##### DATA FOR PROCESSING #####

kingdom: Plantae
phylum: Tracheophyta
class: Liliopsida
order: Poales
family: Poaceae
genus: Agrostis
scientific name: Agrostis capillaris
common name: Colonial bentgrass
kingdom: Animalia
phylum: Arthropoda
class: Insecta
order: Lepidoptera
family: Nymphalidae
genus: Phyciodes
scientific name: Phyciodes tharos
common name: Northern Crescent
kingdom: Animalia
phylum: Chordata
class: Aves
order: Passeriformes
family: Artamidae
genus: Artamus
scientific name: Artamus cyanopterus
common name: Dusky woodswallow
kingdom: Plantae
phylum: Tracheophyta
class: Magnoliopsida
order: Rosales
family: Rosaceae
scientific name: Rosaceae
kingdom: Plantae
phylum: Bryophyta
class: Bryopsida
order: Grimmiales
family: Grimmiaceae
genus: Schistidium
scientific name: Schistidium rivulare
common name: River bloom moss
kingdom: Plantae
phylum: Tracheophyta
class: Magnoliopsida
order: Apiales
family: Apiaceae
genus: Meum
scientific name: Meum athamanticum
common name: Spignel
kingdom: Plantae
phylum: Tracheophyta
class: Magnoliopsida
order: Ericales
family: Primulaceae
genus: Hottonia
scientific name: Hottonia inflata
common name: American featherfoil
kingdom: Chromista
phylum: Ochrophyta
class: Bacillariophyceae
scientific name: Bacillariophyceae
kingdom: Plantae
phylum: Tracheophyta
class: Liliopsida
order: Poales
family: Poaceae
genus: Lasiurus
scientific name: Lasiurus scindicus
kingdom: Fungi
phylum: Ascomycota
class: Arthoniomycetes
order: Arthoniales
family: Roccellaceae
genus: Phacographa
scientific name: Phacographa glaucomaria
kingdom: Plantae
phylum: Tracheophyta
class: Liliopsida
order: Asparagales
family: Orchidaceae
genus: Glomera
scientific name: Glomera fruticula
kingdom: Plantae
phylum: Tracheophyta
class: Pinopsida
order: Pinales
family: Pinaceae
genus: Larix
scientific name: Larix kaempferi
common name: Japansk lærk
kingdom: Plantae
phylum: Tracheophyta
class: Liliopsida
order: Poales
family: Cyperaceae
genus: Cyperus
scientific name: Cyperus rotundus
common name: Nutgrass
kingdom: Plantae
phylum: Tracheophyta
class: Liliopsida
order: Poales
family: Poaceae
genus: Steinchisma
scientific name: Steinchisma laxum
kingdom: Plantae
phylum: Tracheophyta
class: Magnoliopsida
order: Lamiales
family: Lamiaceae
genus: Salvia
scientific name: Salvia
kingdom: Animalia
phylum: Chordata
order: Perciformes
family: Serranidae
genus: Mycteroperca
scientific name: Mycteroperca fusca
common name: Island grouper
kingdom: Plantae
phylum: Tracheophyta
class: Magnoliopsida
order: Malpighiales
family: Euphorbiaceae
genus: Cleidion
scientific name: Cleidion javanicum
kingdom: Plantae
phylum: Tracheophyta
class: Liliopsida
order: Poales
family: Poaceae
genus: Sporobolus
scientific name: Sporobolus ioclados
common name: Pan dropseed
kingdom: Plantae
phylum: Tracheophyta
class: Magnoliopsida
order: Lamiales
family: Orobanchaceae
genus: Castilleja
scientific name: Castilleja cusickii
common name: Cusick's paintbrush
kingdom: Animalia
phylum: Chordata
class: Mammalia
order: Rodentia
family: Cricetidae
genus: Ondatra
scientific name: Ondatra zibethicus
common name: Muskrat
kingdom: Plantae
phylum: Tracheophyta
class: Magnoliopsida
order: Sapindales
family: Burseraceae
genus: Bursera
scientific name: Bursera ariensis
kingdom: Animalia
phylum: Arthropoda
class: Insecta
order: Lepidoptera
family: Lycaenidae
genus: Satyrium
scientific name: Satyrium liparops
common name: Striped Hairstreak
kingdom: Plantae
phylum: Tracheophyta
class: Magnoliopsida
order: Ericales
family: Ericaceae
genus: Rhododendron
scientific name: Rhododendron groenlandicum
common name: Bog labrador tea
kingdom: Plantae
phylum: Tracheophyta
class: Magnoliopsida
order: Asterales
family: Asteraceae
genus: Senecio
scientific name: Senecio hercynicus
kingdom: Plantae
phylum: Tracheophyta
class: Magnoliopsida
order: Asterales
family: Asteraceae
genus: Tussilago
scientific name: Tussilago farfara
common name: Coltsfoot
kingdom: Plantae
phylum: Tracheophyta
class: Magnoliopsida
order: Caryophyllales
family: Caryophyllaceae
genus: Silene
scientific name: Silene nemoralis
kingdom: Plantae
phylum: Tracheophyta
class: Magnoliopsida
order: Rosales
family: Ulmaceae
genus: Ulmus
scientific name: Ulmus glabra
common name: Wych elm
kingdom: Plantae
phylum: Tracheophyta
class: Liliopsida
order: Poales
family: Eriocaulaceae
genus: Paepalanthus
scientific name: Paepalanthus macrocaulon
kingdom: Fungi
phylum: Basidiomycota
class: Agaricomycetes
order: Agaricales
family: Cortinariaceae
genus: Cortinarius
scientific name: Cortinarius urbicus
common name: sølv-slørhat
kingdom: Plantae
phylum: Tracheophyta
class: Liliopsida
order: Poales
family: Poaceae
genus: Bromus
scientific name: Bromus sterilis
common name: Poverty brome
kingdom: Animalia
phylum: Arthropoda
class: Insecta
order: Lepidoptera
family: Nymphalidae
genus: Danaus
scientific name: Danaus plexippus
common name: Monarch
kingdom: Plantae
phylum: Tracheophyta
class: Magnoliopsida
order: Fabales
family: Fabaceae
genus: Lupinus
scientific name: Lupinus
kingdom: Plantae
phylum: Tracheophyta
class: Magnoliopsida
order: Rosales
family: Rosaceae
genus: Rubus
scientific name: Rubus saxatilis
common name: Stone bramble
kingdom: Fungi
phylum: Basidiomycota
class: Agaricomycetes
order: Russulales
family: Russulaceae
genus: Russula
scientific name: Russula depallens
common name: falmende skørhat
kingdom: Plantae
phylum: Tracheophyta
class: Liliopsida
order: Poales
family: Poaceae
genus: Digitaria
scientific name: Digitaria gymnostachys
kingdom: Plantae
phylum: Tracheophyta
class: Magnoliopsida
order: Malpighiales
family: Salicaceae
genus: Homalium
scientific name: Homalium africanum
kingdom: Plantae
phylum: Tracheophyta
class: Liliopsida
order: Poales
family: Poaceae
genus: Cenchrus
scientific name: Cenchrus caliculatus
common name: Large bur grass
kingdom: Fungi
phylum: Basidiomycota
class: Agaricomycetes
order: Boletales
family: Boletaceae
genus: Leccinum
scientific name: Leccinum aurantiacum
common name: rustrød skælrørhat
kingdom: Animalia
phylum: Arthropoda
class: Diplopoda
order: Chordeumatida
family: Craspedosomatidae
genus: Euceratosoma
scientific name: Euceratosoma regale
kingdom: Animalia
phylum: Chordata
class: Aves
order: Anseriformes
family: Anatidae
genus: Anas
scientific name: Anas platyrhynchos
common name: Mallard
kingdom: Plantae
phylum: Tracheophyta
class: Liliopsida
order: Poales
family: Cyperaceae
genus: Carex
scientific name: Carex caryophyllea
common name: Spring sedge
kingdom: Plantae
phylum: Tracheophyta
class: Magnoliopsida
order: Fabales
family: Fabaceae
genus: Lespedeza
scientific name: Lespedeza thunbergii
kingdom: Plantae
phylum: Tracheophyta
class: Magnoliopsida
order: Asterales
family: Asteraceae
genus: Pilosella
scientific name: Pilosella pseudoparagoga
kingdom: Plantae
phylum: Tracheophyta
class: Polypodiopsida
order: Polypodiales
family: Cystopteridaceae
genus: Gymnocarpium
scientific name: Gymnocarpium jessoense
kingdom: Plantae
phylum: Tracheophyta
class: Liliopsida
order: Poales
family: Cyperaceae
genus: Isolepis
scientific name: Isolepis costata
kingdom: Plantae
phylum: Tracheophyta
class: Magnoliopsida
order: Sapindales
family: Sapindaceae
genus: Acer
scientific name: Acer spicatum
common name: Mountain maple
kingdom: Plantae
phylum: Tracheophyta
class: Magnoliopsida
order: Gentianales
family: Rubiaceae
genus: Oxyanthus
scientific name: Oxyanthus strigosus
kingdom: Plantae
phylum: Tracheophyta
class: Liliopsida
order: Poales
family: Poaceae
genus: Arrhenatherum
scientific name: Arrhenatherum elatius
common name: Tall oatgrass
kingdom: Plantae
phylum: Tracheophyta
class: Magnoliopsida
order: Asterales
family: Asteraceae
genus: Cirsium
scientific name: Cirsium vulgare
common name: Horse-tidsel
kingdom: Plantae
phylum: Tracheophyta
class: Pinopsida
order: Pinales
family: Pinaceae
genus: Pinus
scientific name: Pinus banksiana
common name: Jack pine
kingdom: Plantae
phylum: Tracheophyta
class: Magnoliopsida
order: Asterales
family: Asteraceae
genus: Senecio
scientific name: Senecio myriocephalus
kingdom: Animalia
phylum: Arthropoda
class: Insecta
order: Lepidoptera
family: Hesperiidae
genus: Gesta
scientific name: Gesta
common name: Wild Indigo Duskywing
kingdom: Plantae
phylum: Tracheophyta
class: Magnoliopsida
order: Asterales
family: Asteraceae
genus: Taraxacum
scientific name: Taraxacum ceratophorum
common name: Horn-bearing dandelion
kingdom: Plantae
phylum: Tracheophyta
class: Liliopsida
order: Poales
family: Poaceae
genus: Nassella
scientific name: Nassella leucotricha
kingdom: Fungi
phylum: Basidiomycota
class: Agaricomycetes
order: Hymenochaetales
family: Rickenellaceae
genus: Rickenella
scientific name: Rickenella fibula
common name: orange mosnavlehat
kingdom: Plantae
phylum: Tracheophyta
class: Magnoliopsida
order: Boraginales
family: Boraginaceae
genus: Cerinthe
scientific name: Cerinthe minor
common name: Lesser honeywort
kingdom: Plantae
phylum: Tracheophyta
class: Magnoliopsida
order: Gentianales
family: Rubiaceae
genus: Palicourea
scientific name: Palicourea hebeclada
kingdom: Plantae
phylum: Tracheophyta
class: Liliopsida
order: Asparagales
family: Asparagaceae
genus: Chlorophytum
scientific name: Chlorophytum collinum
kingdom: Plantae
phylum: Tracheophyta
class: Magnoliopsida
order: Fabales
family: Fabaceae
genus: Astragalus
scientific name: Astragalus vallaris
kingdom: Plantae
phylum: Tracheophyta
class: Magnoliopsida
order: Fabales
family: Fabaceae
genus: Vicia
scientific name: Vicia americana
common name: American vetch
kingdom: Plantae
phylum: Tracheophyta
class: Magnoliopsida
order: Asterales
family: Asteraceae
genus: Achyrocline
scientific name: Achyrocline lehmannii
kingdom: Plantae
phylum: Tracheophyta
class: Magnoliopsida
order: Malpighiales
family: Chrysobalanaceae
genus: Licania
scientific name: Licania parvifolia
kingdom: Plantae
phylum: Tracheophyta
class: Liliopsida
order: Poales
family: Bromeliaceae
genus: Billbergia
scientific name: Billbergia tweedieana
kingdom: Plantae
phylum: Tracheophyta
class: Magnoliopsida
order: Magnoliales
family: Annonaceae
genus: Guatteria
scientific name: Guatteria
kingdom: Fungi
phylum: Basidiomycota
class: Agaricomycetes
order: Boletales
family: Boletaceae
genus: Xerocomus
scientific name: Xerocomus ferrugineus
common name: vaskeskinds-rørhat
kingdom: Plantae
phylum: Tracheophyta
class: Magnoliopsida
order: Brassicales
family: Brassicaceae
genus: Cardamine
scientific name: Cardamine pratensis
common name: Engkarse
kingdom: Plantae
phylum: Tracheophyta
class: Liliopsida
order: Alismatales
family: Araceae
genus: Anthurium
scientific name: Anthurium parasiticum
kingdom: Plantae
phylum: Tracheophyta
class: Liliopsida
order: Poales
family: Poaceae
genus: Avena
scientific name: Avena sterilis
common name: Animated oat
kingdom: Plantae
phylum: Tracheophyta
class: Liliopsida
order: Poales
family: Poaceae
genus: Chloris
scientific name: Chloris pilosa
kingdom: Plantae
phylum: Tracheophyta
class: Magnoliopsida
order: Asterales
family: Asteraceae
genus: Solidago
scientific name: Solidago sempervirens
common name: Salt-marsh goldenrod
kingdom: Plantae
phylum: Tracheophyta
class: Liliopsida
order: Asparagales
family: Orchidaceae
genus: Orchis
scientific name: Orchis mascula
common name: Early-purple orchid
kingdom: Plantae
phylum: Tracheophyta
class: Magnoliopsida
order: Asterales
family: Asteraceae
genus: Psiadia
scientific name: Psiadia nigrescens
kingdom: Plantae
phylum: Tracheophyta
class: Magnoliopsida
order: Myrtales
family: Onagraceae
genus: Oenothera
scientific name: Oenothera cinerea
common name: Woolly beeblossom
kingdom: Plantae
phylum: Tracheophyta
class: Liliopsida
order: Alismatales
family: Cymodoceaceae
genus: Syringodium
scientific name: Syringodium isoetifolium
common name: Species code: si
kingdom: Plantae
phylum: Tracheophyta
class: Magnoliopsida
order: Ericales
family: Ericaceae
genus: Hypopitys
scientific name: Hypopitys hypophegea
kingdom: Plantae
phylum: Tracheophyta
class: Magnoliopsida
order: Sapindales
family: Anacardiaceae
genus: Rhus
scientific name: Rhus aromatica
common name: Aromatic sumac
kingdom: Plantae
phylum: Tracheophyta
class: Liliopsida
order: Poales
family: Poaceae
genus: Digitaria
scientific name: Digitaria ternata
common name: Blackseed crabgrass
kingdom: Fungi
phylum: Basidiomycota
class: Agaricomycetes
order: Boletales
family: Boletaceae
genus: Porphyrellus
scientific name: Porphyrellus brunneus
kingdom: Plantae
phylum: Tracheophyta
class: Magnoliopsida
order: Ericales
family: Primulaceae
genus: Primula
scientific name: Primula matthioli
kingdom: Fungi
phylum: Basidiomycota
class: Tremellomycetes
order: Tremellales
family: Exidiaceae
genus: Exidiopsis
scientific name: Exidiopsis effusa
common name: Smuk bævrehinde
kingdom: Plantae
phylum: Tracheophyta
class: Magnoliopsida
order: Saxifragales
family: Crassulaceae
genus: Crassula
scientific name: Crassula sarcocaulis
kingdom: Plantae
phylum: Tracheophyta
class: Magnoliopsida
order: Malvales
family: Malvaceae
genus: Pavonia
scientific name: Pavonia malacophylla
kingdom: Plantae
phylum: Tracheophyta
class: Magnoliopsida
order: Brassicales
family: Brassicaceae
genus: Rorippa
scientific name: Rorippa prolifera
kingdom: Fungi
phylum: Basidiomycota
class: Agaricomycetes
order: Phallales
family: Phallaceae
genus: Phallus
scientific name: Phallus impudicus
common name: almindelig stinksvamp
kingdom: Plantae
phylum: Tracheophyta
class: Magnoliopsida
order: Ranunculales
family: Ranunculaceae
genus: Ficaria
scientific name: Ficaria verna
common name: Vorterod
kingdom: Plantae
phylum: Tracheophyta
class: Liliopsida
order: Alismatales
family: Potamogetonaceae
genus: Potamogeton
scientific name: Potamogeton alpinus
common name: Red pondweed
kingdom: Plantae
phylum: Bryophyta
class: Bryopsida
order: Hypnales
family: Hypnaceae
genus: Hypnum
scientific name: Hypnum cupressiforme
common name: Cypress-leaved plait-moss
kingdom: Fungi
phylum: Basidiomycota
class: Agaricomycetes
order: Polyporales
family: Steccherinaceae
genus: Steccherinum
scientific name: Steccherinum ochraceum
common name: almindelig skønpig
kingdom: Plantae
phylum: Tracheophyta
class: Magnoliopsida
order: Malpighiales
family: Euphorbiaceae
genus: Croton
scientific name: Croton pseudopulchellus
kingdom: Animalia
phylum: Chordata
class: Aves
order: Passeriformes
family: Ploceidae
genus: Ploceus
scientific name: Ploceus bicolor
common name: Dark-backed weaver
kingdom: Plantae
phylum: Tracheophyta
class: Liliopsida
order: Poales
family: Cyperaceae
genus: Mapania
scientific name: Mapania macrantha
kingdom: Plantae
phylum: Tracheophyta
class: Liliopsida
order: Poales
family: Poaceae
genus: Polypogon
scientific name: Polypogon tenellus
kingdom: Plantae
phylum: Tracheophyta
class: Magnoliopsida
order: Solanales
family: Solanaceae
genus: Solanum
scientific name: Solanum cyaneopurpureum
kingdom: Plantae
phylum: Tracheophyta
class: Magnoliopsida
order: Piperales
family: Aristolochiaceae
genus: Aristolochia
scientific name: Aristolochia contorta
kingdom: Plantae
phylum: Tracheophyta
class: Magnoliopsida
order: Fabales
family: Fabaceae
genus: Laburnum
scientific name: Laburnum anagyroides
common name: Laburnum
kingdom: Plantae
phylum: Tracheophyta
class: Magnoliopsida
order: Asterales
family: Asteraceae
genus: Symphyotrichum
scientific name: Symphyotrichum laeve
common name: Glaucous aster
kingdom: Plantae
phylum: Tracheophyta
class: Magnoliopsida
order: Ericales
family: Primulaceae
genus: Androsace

#####

TASK:
Begin at the top of the records and stop after the line that has "common name: American featherfoil". Rewrite that stretch, switching "common name" to "vernacular name" throughout and leaving everything else unchanged.

IN RESPONSE:
kingdom: Plantae
phylum: Tracheophyta
class: Liliopsida
order: Poales
family: Poaceae
genus: Agrostis
scientific name: Agrostis capillaris
vernacular name: Colonial bentgrass
kingdom: Animalia
phylum: Arthropoda
class: Insecta
order: Lepidoptera
family: Nymphalidae
genus: Phyciodes
scientific name: Phyciodes tharos
vernacular name: Northern Crescent
kingdom: Animalia
phylum: Chordata
class: Aves
order: Passeriformes
family: Artamidae
genus: Artamus
scientific name: Artamus cyanopterus
vernacular name: Dusky woodswallow
kingdom: Plantae
phylum: Tracheophyta
class: Magnoliopsida
order: Rosales
family: Rosaceae
scientific name: Rosaceae
kingdom: Plantae
phylum: Bryophyta
class: Bryopsida
order: Grimmiales
family: Grimmiaceae
genus: Schistidium
scientific name: Schistidium rivulare
vernacular name: River bloom moss
kingdom: Plantae
phylum: Tracheophyta
class: Magnoliopsida
order: Apiales
family: Apiaceae
genus: Meum
scientific name: Meum athamanticum
vernacular name: Spignel
kingdom: Plantae
phylum: Tracheophyta
class: Magnoliopsida
order: Ericales
family: Primulaceae
genus: Hottonia
scientific name: Hottonia inflata
vernacular name: American featherfoil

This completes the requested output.